Guest WriterFor the People: American Mural Drawings of the 1930s and 1940s, the new exhibit at the Frances Lehman Loeb Art Center (FLLAC), features preliminary drawings for large murals by artists working in an unstable era of American history. The FLLAC’s interest in obtaining these pieces for Vassar College began more than 30 years ago, and now the FLLAC has over 60 early sketches in its permanent collection, about 30 of which are featured in the exhibit.
The unique range of murals, created by rarely exhibited artists, represents many different media including watercolor, charcoal, graphite, and oil. Because economic instability left most artists without private patronage or a flourishing art market, public murals in public spaces became an artist’s best business prospect.

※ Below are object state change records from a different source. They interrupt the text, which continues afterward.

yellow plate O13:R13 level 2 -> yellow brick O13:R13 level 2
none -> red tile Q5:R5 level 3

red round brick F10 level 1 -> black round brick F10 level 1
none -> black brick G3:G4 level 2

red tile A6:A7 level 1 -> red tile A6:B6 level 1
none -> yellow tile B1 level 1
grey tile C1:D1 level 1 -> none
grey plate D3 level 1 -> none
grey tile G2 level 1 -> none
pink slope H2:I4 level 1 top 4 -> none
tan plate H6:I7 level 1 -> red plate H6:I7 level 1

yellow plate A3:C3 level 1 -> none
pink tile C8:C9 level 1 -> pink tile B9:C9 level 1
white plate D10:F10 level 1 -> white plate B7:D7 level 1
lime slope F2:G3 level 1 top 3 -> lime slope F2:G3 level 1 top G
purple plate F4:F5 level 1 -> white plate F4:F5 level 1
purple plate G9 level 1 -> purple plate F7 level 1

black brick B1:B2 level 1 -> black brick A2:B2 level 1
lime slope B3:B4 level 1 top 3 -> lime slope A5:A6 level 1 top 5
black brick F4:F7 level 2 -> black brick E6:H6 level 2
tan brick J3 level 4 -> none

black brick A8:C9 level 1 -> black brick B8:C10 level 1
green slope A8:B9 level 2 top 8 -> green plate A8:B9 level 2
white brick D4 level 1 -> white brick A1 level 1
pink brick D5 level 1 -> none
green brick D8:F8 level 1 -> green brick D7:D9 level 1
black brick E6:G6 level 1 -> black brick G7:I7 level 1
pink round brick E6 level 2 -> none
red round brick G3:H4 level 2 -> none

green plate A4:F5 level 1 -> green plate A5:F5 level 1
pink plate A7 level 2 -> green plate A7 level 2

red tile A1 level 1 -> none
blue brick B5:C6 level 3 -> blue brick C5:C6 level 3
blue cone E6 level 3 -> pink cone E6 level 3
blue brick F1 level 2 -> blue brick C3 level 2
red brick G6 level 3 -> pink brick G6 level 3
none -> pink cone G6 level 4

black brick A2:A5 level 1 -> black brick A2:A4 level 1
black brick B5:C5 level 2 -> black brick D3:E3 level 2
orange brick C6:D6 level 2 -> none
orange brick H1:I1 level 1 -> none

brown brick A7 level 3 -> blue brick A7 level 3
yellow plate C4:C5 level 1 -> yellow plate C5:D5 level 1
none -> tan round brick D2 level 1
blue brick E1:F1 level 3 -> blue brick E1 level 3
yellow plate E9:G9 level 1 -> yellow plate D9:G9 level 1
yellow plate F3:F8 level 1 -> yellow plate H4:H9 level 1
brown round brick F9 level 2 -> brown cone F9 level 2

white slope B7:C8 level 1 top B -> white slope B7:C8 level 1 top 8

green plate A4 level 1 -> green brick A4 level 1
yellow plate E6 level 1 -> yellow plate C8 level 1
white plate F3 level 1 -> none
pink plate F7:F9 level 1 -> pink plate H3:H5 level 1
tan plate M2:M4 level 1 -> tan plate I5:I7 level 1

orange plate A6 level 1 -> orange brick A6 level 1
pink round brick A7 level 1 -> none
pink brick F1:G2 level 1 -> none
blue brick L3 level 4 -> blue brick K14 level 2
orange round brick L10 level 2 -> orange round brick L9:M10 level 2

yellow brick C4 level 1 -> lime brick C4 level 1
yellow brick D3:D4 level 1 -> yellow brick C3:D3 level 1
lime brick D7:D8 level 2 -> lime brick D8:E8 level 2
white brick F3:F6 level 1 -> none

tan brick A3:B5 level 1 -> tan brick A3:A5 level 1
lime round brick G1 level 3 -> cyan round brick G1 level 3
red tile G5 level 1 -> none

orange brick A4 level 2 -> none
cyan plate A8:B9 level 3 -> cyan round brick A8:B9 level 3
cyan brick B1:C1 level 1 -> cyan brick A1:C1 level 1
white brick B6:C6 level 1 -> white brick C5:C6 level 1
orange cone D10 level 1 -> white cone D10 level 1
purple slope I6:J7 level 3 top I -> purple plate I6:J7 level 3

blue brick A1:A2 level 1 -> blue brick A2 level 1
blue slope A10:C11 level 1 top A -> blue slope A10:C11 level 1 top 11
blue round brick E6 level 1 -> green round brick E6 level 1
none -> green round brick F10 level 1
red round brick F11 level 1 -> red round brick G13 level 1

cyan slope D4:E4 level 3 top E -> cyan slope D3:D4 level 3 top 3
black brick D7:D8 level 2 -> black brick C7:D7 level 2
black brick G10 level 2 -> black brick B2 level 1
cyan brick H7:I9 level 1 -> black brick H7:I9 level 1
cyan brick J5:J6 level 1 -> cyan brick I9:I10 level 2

The murals were splashed across surfaces in everyday locations such as post offices, hospitals, and schools as part of the Works Progress Administration’s Federal Art Project, a New Deal effort to support artists. The title of the exhibition corresponds with the principles of Franklin Roosevelt’s New Deal plan of social and economic equality. Those democratic values come through in the murals, many of which feature middle- and lower-class people working at normal tasks such as cleaning the kitchen or working in the fields. A new national identity permeated the New Deal era, and thus most of the subjects were wholly American. The murals were accessible; anyone, regardless of economic or social standing, could enjoy public art.
Similarly, many American artists moved to promote a realistic style that rejected cubism and other European influences. Part of that decision was likely rooted in a desire to connect to the common American audience and to mirror society in art.
One of the most prominent artists in the collection, James Daugherty, used a “cartoon style” defined by sharp, linear images to make the action of the murals clear. His piece, “Music: Study for Murals’ American Rhythm,” includes a group of musicians with their various instruments to celebrate the multifaceted identity of American music.
Former Vassar professor Lewis Rubenstein created murals depicting scenes of a national hunger march. Some examples of his sketches are included in the exhibition. Rubenstein, a member of the College faculty in 1939 and from 1946-1974, used his art to express concern with unemployment, hunger, and other working-class struggles.
On Tuesday, Jan. 30, Curator of Prints and Drawings Patricia Phagan will lead a curatorial tour of the collection. Poetry readings and a lecture about the exhibit will take place on Feb. 3. The readings and lecture are part of Modfest, a campus-wide celebration of art, music, dance, and poetry. For the People will show until March 11.